Connaught began research into an acellular vaccine in 1979 and in 1996 obtained an FDA license to sell it. "To criticize as slow, scientists who achieved the first U.S. license for infant use of Tripedia, an acellular pertussis vaccine, is like criticizing a gold-medal hurdler for not having started the race or cleared the hurdles as early as you think she should have," Christine Grant, Connaught's vice president for public policy, told MONEY.

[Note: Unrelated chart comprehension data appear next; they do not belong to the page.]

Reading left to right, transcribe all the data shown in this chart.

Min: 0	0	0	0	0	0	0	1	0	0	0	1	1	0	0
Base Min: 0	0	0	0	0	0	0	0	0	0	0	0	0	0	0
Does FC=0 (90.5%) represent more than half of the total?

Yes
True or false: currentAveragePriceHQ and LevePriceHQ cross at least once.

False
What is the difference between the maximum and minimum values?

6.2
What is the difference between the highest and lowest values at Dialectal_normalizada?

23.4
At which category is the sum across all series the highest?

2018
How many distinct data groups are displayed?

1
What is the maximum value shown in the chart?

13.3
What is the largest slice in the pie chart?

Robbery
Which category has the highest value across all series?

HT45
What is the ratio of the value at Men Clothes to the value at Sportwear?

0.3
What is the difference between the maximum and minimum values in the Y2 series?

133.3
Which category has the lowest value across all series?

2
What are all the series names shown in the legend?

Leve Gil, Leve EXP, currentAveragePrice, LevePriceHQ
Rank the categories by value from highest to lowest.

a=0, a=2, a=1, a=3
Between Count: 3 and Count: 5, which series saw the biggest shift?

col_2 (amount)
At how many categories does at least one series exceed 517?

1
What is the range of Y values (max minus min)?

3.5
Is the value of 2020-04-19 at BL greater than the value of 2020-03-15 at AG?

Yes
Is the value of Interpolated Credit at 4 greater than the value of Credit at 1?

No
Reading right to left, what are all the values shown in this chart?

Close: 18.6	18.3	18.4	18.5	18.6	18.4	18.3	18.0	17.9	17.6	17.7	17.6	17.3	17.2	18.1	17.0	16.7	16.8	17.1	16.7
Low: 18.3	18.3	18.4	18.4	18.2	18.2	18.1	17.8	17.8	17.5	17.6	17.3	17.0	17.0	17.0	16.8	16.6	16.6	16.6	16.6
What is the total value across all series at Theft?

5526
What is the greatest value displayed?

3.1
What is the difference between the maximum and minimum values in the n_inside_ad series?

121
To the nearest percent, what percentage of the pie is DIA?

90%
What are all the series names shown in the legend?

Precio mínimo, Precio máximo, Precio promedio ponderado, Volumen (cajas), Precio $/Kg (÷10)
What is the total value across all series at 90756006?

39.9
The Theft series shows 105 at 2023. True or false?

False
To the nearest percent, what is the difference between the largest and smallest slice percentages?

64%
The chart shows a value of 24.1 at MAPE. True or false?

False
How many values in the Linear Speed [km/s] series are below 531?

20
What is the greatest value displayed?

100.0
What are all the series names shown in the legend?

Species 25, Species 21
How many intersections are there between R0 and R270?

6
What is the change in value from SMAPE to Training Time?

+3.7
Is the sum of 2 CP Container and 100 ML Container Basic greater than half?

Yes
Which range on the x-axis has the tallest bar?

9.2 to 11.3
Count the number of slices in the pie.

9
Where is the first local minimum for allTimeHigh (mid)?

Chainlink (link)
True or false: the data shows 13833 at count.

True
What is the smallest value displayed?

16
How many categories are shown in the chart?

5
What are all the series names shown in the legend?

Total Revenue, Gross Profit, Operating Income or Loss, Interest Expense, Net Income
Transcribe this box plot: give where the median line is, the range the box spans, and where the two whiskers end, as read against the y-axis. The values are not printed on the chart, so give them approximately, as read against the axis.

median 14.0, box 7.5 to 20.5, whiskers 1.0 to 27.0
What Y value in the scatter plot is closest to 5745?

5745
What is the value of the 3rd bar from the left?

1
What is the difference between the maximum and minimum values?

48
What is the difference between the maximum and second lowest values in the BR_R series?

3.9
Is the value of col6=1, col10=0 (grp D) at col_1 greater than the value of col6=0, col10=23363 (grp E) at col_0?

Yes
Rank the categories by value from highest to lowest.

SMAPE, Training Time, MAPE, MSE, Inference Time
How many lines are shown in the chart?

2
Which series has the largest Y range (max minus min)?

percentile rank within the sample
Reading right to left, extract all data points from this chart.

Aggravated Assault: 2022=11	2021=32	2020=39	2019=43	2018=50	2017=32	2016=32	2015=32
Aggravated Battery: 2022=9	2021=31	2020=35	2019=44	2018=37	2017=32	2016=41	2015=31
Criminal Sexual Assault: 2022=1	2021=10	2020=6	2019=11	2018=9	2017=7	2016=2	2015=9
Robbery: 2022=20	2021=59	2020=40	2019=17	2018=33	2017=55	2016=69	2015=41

Since July, Connaught's infant DPT vaccine with a Japanese acellular pertussis component has been on the market. Nevertheless, whole cell continues to be used in about 90% of all U.S. vaccinations. "The FDA needs to pull the license on whole-cell vaccine, as Japan did, and get it off the market," says Mark Geier, a physician and geneticist who worked for nine years at the National Institutes of Health researching toxins and other vaccine contaminants. But the medical community continues to defend the old vaccine. For example, Neal Halsey, chairman of the committee that makes vaccine recommendations at the American Academy of Pediatrics, says, "While acellular does cause lower rates of minor [problems], it doesn't mean whole cell is all bad or shouldn't be used."
Halsey's view is shared by many doctors. Says Geier: "The fact that a lot of pediatricians think whole-cell pertussis vaccine doesn't cause brain damage shows what a lot of money can do. Drug companies have paid a lot of money to people like James Cherry to put forth that image."
Cherry, a physician and professor of pediatrics at the University of California at Los Angeles, is a widely recognized pertussis expert who has been a leader on advisory committees that help frame immunization policy for the American Academy of Pediatrics and the Centers for Disease Control. Back in 1979, at a symposium, he said, "All physicians are aware that pertussis vaccine occasionally produces severe reactions and that these may be associated with permanent sequellae [complications caused by the vaccine] or even death." But by 1990, Cherry had changed his mind, proclaiming in the Journal of the American Medical Association that severe brain damage caused by pertussis vaccine was nothing but "a myth." From 1980 through 1988, Cherry got about $400,000 in unrestricted grants that he termed "gifts" from Lederle. From 1988 through 1993, he was given $146,000 by Lederle for pertussis research, and from 1986 through 1992, UCLA received $654,418 from Lederle for pertussis research. Additionally, drug manufacturers paid Cherry and UCLA $34,058 for his testimony as an expert witness in 15 DPT lawsuits brought against the companies.